Planetary-scale answers, unlocked.
A Hands-On Guide for Working with Large-Scale Spatial Data. Learn more.
Authors
We’re excited to introduce Apache Sedona‘s 1.5 series, a leap forward in geospatial processing that brings essential features and enhancements. Since our last blog post on the Sedona 1.4 series, Apache Sedona has evolved significantly. The 1.5 series, launched with versions 1.5.0 in October 2023 and 1.5.1 in January 2024, marks a period of substantial advancement. These developments aim to transform Sedona into a comprehensive, all-in-one cluster computing engine for geospatial vector and raster data handling across both batch and streaming data. You can learn more about the release from our release notes, website and GitHub repository.
The concepts of X, Y, Z, and M in geospatial data, along with vector data, are foundational to understanding how geographic information is represented and analyzed in Geographic Information Systems (GIS).
SRID stands for Spatial Reference System Identifier. It’s a unique identifier which typically references a registry or a catalog of spatial reference systems, such as the EPSG (European Petroleum Survey Group) Geodetic Parameter Registry.

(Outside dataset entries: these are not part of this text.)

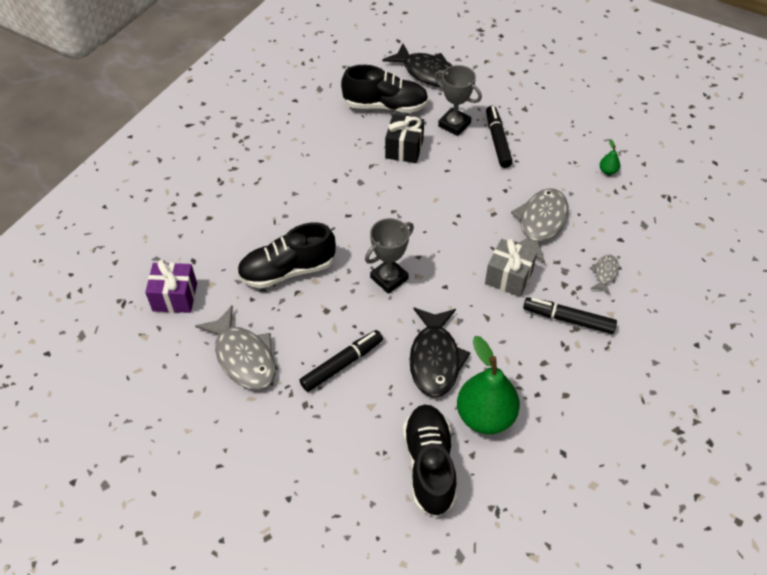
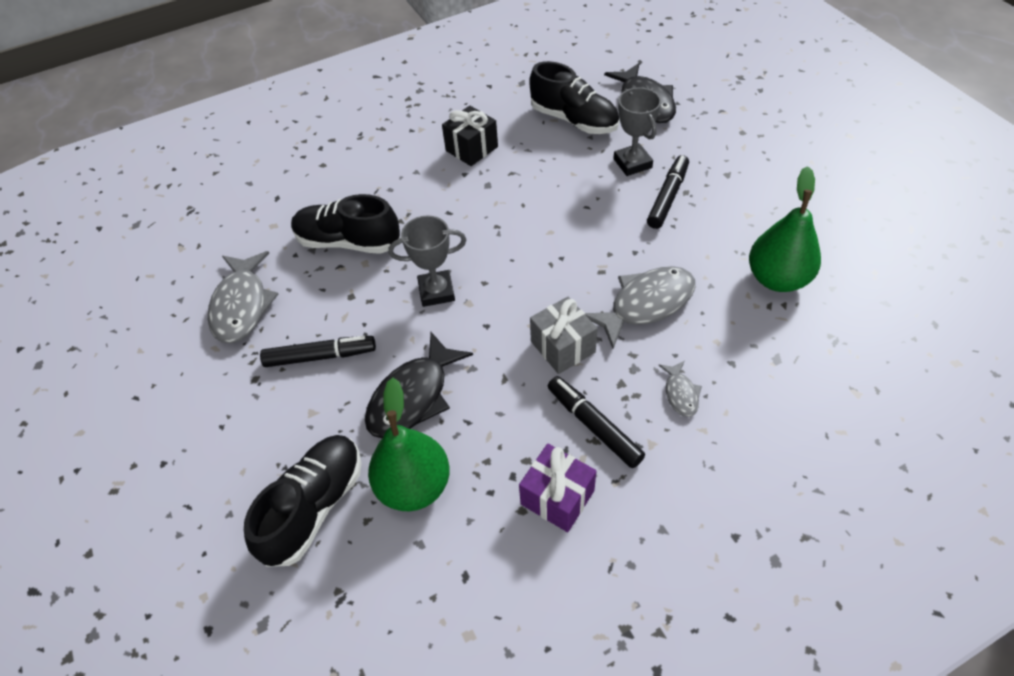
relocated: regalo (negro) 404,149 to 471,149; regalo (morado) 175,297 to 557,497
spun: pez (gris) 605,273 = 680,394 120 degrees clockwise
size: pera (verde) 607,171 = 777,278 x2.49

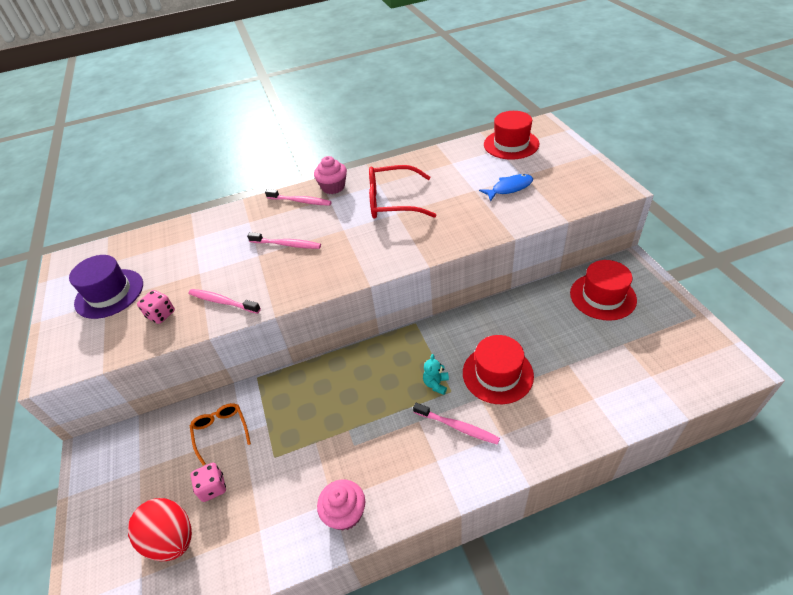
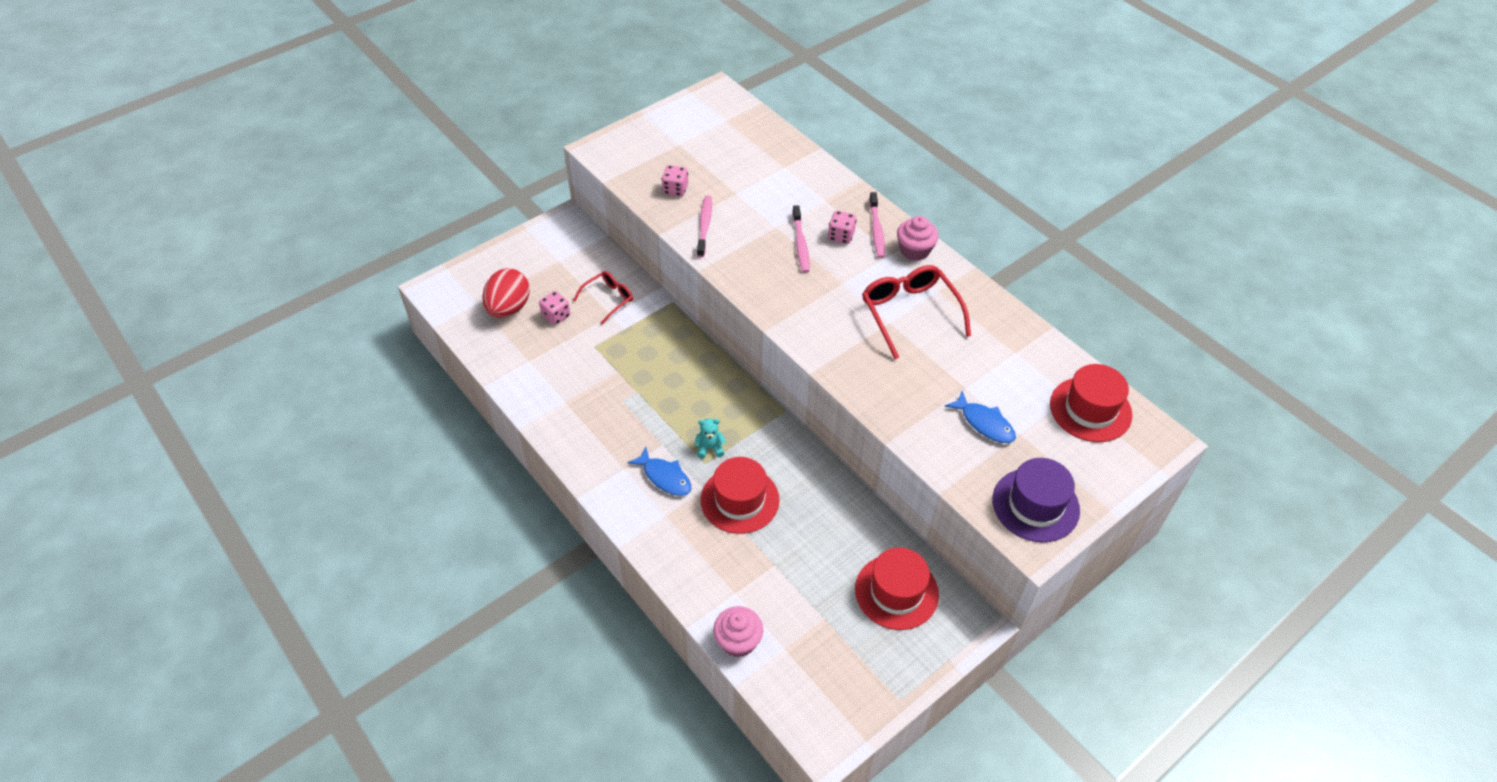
appeared: dado (rosa) 841,236
relocated: sombrero (morado) 109,293 to 1035,505; magdalena (rosa) 345,513 to 738,641
exchanged: cepillo de dientes (rosa) 457,427 to pez (azul) 665,477
colour: gafas (naranja) 221,431 to gafas (rojo) 608,299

As of today, PostGIS is the most popular open-source database engine that offers full support of XYZM and SRID. It comes up with a standard called EWKB (Extended WKB) and EWKT (Extended WKT) to encode and decode the XYZM and SRID information of geometries. In contrast, Sedona versions 1.4 and earlier, along with several cloud database platforms, have shown limitations in handling XYZM coordinates and SRID comprehensively. These limitations typically manifest in several ways
In Sedona 1.5 series, the community has revised several Sedona components such as the serializer and geometry functions to uphold the full support of XYZM and SRID. Now let’s look at an example in Sedona 1.5.1.
Spatial SQL query
SELECT ST_AsEWKT(ST_GeomFromEWKT('SRID=4269;POINT ZM(1 2 3 4)')) SELECT ST_AsEWKT(ST_GeomFromEWKT('SRID=4269;POINT Z(1 2 3)')) SELECT ST_AsEWKT(ST_GeomFromEWKT('SRID=4269;POINT M(1 2 3)'))
Output
SRID=4269;POINT ZM(1 2 3 4) SRID=4269;POINT Z(1 2 3) SRID=4269;POINT M(1 2 3)

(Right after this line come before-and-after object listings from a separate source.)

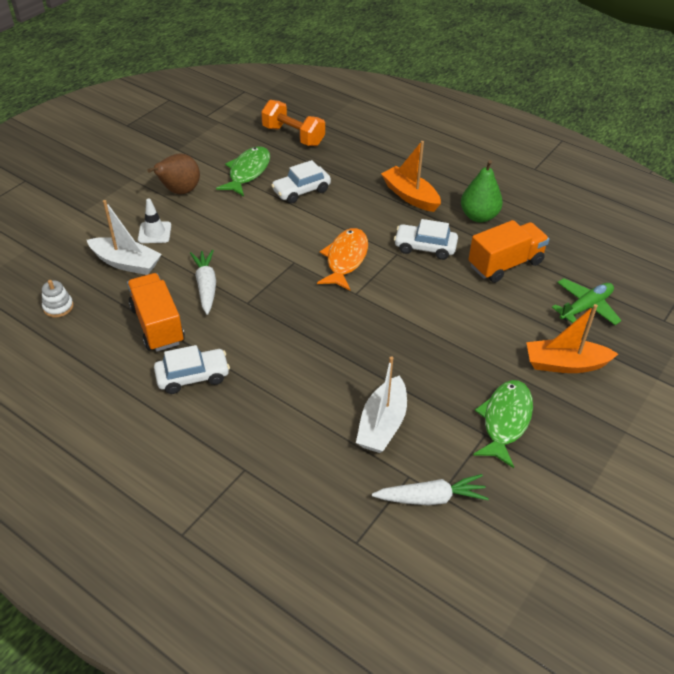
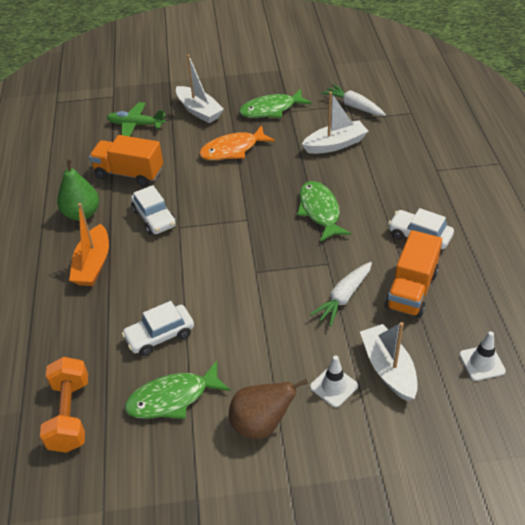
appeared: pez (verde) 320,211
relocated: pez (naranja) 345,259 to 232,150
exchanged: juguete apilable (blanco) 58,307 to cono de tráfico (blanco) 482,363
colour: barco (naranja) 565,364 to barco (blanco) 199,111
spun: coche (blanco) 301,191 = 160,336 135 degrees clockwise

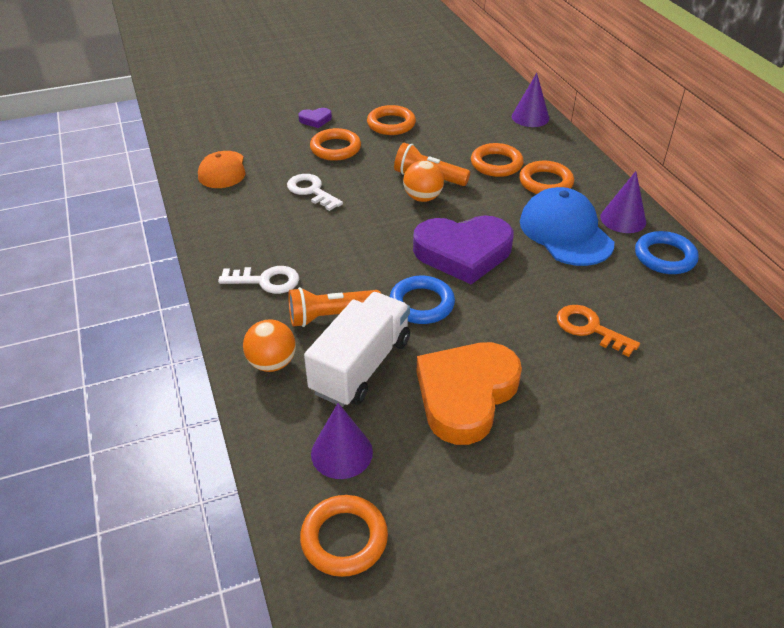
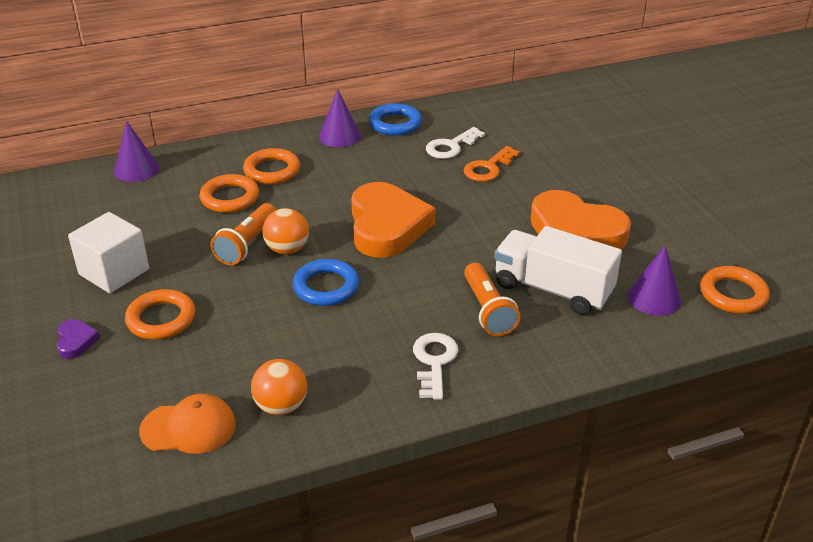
missing: gorra (azul) 565,232
relocated: llave (blanco) 311,191 to 451,146; anillo (azul) 421,304 to 326,287; pelota (naranja) 272,363 to 281,406
exchanged: anillo (naranja) 391,124 to cubo (blanco) 114,272
colour: corazón (morado) 463,253 to corazón (naranja) 387,226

As shown in the example, Sedona can read and write EWKT geometries. The Z and M values and SRID information are always preserved.
Users can also perform some operations on the Z dimension. For example,
SELECT ST_3DDistance(ST_GeomFromEWKT('POINT Z(1 1 1)'), ST_GeomFromEWKT('POINT Z(2 2 2)'))
1.7320508075688772
In GIS, spatial data is primarily categorized into two types: vector data and raster data.
Finding a scalable spatial database system that effectively handles both vector and raster data is challenging. However, the integration of these data types has significant real-world applications, such as overlaying zoning boundaries on satellite images for urban planning or combining vector-based river networks with raster-based elevation models for environmental analysis. This capability is essential for assessing land use compliance, planning development, and studying environmental phenomena like watershed dynamics and flood risks.
With the Sedona 1.5 series, joining massive vector and raster datasets has become feasible, opening the door to discovering more profound insights.
Let’s use the LandSAT LST (Land Surface Temperature) dataset as an example. Each raster image in this dataset describes the temperature of a specific region. We can join them with the zip code zones of the earth to calculate the average temperature per city.
Let’s first load this dataset to Sedona and visualize the raster DataFrame as follows:
from sedona.spark import * imageDf = sedona.sql("SELECT RS_AsImage(rast, 100), datetime FROM landsat_lst") SedonaUtils.display_image(imageDf)
The output looks like this
Let’s read the the zip code zones of the earth into Sedona and print the content:
SELECT ZCTA5CE10, geometry FROM zipcode
The output is as follows:
+---------+--------------------+ |ZCTA5CE10| geometry| +---------+--------------------+ | 36522|POLYGON ((-88.432...| | 36521|POLYGON ((-88.342...| | 36548|POLYGON ((-88.037...| | 36585|POLYGON ((-88.169...| | 36583|POLYGON ((-88.263...| +---------+--------------------+
Now let’s join the 2 dataset together using RS_Intersects and the join condition is that if a zip code zone intersects a raster image.
RS_Intersects
SELECT ZCTA5CE10, geometry, rast, datetime FROM wherobots_open_data.us_census.zipcode z, landsat_lst l WHERE RS_Intersects(z.geometry, l.rast)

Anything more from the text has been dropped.